The required result is the number of lines below that hold the word "titular", stated without anything else.

# [Data extracted from a collection]

——

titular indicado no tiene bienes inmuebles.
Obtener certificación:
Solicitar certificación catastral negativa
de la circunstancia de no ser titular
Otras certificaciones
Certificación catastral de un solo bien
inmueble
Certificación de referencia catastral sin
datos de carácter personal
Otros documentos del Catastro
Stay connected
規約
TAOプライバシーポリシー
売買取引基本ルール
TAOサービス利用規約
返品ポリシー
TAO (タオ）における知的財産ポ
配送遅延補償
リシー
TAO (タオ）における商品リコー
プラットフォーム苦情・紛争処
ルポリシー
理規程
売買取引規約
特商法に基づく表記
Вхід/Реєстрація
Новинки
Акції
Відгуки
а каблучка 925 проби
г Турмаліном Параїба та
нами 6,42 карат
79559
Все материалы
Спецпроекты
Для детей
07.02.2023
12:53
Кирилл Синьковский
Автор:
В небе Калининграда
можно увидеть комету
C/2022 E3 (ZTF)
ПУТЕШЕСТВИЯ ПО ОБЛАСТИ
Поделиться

——

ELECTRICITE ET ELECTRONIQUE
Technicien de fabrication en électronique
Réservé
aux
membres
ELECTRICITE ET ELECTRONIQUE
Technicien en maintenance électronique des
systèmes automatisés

——

# [ANSWER TO THIS EXERCISE]
2